We can't charge patients for meds or procedures that we don't do and we can't charge patients for services provided by housekeeping if they fall under medicine.

What if medicare audited,found one incident and looked further and found out this was the practice?

If the alternative is no nurse at all, tele nurses need to work with the non-tele nurse. As a med/surg nurse who floats to tele, I can tell you that at first I was given some attitude because my teles needed to be charted by the tele nurse, but enough times of pointing out that if not for my help they would each have one more patient to assess, medicate, chart on, etc stopped that nonsense. Now I work float team and have my ACLS and so can do more, but I still remember the stress from 6 years ago.

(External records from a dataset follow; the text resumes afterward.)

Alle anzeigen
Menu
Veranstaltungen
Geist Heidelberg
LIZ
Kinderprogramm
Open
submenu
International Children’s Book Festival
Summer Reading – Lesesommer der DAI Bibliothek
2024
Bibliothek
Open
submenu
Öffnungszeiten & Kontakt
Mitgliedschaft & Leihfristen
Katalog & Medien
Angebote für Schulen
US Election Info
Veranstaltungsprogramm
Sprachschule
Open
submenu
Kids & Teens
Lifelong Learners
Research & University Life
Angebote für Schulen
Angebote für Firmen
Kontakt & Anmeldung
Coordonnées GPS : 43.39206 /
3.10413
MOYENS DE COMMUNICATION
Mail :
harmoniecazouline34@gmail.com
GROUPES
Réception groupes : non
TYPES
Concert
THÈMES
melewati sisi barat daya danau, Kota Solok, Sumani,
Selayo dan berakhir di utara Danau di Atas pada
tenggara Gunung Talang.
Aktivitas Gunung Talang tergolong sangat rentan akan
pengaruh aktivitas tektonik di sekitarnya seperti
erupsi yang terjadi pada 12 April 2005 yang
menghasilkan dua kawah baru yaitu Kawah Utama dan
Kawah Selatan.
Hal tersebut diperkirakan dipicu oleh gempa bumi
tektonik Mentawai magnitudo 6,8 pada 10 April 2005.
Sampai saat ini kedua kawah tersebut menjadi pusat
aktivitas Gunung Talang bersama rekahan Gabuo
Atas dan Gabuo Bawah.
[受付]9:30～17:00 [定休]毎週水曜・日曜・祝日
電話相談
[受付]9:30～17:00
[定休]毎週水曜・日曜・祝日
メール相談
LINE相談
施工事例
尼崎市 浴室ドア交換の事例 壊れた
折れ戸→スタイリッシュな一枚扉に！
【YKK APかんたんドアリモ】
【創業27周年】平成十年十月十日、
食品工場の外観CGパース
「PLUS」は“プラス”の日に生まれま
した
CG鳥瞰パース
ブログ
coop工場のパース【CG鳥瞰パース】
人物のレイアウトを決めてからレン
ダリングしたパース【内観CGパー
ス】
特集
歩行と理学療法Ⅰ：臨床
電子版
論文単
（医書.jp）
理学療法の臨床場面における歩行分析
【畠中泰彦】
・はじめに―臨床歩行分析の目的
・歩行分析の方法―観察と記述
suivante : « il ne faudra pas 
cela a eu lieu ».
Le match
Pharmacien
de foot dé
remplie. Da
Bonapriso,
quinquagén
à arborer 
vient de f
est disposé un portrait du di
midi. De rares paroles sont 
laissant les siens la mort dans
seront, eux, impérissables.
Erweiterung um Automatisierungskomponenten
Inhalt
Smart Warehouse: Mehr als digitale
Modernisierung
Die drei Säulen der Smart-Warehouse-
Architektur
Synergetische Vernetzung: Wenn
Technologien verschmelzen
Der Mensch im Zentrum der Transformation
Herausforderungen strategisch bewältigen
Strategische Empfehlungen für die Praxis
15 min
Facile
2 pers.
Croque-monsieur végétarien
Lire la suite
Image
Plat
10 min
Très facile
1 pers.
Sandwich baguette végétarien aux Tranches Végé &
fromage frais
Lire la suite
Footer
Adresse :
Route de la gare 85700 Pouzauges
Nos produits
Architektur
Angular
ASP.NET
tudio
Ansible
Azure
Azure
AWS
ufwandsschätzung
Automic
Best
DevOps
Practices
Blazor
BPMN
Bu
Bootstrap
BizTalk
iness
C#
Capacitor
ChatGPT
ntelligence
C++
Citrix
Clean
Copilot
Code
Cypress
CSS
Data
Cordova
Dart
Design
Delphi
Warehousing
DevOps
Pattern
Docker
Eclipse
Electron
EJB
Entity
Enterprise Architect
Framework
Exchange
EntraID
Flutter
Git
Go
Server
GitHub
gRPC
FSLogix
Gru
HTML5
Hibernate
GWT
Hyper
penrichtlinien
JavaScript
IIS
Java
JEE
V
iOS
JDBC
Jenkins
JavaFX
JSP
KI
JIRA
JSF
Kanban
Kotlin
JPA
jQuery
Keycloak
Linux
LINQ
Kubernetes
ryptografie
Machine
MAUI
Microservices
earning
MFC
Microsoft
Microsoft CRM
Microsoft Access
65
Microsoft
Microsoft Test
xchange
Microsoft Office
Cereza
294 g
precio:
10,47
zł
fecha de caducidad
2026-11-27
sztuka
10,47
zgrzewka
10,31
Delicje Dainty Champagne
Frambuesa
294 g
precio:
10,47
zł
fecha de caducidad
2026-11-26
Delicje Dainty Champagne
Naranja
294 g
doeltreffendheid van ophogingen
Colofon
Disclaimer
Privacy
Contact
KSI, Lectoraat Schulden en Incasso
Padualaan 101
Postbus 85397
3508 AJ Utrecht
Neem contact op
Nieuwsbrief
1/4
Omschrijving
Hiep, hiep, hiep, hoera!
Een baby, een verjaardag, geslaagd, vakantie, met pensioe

Obviously, assigning appropriate patients is key; usually there are some medical patients on tele floors due to lack of medical beds; some tele patients have DNR orders and those a good ones for his/her assignment; tele patients in a stable rhythm who haven't changed in the past 24 hours or so are appropriate; and a good clinical coordinator or charge nurse will know where her float nurses are and make herself as available for back up as possible.

I think that pretty much sums it up. I work on a tele floor and we had a non-tele float down a few times and they were given the med/surg type patients who were stable in their rhythms. I think all the beds in my hospital have tele capabilties, its just that not all the nurses are trained to understand the rhythms, how to treat, etc.